Value per part = $250 ÷ 5 = $50
Part A = $50 × 3 = $150
Part B = $50 × 2 = $100
Check: $150 + $100 = $250 ✓
Common ratio examples across contexts
| Context | Ratio | Simplified | Meaning |
|---|---|---|---|
| Aspect ratio | 16:9 | 16:9 | Widescreen display standard |
| Map scale | 1:50000 | 1:50000 | 1 cm = 500 m on the map |
| Recipe scaling | 2:3 | 2:3 | Flour to sugar ratio |
| Profit sharing | 60:40 | 3:2 | Partner A gets 60%, B gets 40% |
| Mortar mix | 1:3 | 1:3 | 1 part cement, 3 parts sand |
| Golden ratio | 1.618:1 | — | Beauty in art and architecture |
| Photo print | 4:6 | 2:3 | Standard 4×6 inch photo |
| Probability | 1:4 | 1:4 | 1 in 5 chance (20%) |
Ratio vs. fraction vs. percentage
Ratios, fractions, and percentages all express relationships between quantities; they are different representations of the same information:
| Ratio | Fraction | Decimal | Percentage |
|---|---|---|---|
| 1:1 | 1/2 | 0.5 | 50% |
| 1:3 | 1/4 | 0.25 | 25% |
| 3:1 | 3/4 | 0.75 | 75% |
| 1:4 | 1/5 | 0.20 | 20% |
| 2:3 | 2/5 | 0.40 | 40% |
| 3:2 | 3/5 | 0.60 | 60% |
The fraction is A/(A+B) — the share of the first part relative to the total.
The GCD algorithm (Euclidean method)
The Greatest Common Divisor is found by the Euclidean algorithm — repeatedly replacing the larger number with the remainder of dividing the larger by the smaller, until the remainder is zero:
48 = 2 × 18 + 12 → GCD(18, 12)
18 = 1 × 12 + 6 → GCD(12, 6)
12 = 2 × 6 + 0 → GCD = 6
48 : 18 ÷ 6 = 8 : 3 (simplified)
Scaling ratios for recipes and models
Ratios are perfect for scaling any recipe or model. Given an original ratio and a desired scale factor, multiply both parts by the factor:
Scaling to 10 servings (factor = 2.5):
flour = 2 × 2.5 = 5 cups
sugar = 3 × 2.5 = 7.5 cups
Use the Scale factor input in Simplify mode to compute scaled values instantly. The calculator shows the simplified form alongside the scaled form so you can choose the most useful representation.
Worked proportion examples
Proportions appear constantly in everyday problem-solving:
- Speed and distance: If a car travels 120 km in 2 hours, how far does it travel in 5 hours? 120:2 = ?:5 → ? = 120 × 5 / 2 = 300 km.
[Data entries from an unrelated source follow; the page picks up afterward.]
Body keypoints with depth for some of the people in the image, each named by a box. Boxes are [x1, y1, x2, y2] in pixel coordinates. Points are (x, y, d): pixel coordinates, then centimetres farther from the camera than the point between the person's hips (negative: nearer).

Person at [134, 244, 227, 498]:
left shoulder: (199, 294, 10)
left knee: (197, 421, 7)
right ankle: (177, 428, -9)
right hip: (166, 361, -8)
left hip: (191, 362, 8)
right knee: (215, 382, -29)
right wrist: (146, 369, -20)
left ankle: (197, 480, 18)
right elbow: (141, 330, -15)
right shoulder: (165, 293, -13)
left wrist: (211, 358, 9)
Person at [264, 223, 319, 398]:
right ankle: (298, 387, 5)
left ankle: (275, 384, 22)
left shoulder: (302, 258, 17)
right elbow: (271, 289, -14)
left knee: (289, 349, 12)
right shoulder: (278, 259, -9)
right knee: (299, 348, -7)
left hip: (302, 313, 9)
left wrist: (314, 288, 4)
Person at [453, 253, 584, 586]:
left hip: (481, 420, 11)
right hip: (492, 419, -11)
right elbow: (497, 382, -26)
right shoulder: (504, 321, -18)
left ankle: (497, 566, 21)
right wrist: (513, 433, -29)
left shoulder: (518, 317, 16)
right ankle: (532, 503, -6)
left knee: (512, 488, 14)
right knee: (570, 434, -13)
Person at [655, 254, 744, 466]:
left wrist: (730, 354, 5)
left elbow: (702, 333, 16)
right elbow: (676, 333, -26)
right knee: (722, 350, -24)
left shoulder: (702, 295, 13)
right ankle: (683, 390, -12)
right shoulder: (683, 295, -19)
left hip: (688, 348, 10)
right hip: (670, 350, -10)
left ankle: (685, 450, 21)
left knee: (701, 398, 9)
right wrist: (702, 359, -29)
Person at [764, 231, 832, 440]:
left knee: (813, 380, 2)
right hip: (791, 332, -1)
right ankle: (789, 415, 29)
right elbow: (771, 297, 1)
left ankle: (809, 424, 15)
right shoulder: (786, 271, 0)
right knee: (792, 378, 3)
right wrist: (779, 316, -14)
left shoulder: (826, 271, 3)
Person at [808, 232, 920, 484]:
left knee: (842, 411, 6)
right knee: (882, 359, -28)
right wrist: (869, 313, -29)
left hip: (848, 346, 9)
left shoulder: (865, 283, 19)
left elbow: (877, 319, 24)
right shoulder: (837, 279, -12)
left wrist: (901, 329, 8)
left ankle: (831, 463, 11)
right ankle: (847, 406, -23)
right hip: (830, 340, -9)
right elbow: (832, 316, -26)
- Currency conversion: If £1 = $1.27, how many dollars is £350? 1:1.27 = 350:? → ? = 1.27 × 350 / 1 = $444.50.
- Scaling diagrams: A blueprint at 1:50 shows a room as 6 cm. Real dimension = 6 × 50 = 300 cm = 3 metres.
- Ingredient substitution: A recipe calls for 2 eggs per 3 cups of flour. For 5 cups, how many eggs? 2:3 = ?:5 → ? = 2 × 5 / 3 = 3.33 eggs.